Je pense souvent à James Hetfield, de Metallica. Parce que le band qui rend hommage à Metallica depuis plus de vingt ans s’appelle AlcoholicA. Je pense à James Hetfield parce que sa sobriété avait ébranlé le milieu du rock et tous ses métalleux à l’époque. Bien avant qu’on parle de yoga-decluttering-positive vibes-traine-toé-des-crystals-kombucha-à la mords-moi l’bat-bien-être-etcetera. Je pense à James Hetfield quand je pense à la sobriété, même s’il existait déjà d’autres sobres en vogue, même s’il en existe d’autres aussi depuis, dans la sphère populaire, je pense à James Hetfield de Metallica, parce que je viens de Beauport, pis Beauport et Metallica, ça va ensemble comme l’auriculaire et l’index pointés vers un ciel sombre et orageux pour headbanger sur Enter Sandman.

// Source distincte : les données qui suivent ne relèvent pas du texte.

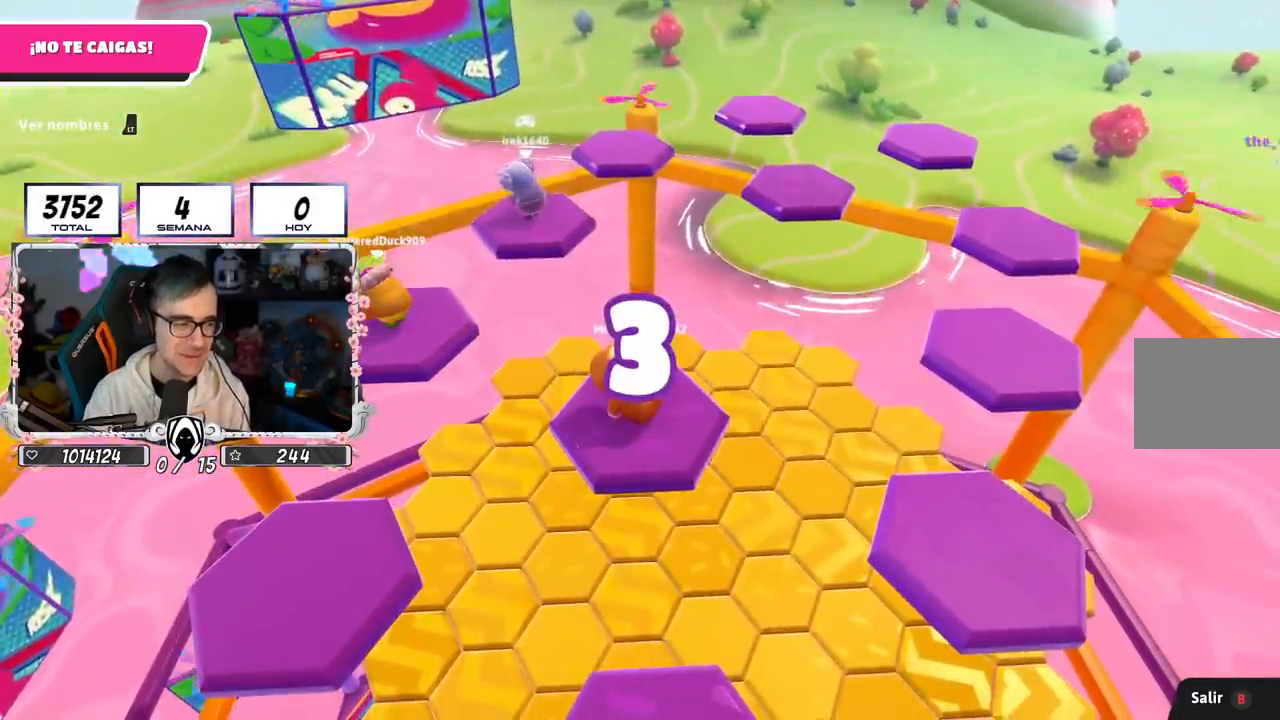
{"buttons": [], "left_stick": "up", "right_stick": "right", "events": [[100, "right_stick", "down"], [217, "right_stick", "center"], [434, "right_stick", "right"]]}
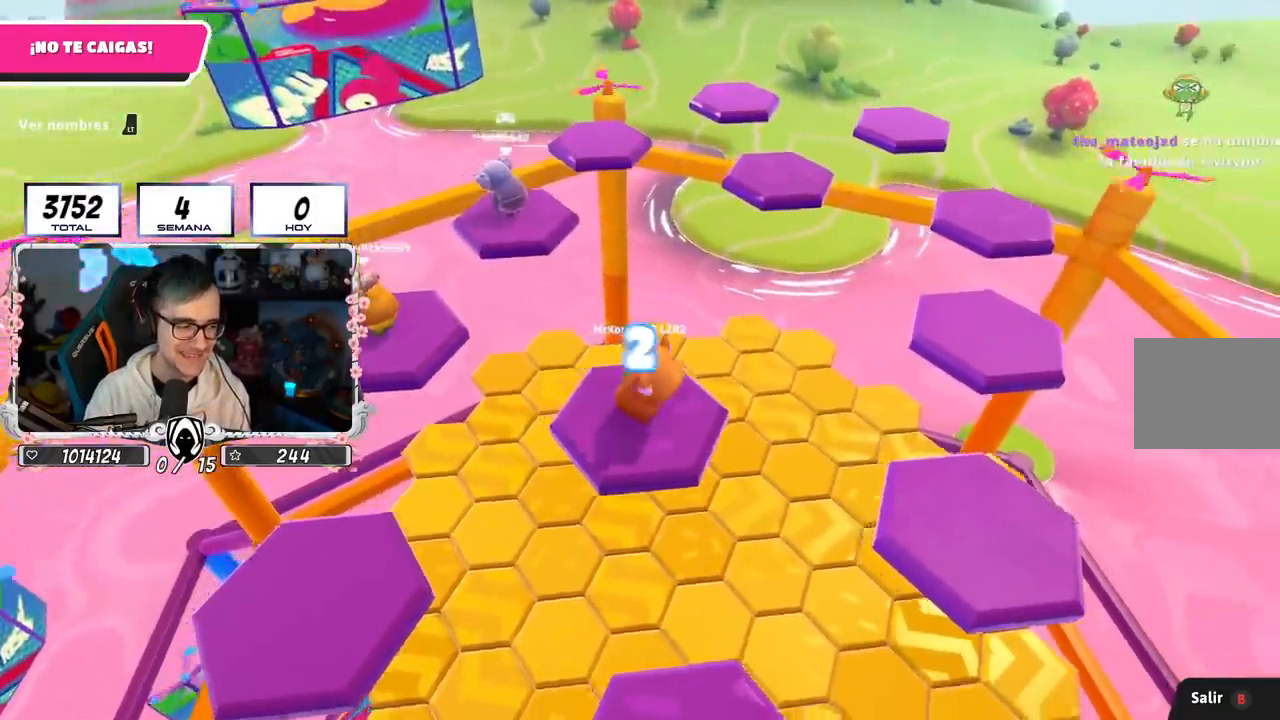
{"buttons": [], "left_stick": "up", "right_stick": "center", "events": [[33, "left_stick", "center"], [216, "left_stick", "up"], [383, "right_stick", "center"]]}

Il y avait de gros préjugés qui me séparaient de l’arrêtage de boire. L’un d’eux était que l’inspiration, le talent, ça vient avec les substances dont on s’imbibe.
Pendant que je lavais des dessus de tables en étant toujours la waitress la plus paquetée du périmètre, je me faisais accroire qu’Hemingway aussi boirait su ses shifts s’il eut été serveuse ou barmaid.
On a le don de se convaincre de caler en mer, quand c’est nous-même qui s’est noué la chaîne et le boulet au pied.
Je me pensais comme un genre de Judy Garland des boulevards, quand je me déshabillais soûle dans mes fonctions (burlesque), en pétant mon costume de ballounes tout croche en dizAnt qUe Ze sHow muSt go 0n ! Si vous cherchiez quelqu’un qui flippait les pages culturelles et les références historiques fiévreusement pour se donner le droit d’être paquetée à toute heure du jour, j’étais votre homme. Je peux pas arrêter : boire, c’est mon identité.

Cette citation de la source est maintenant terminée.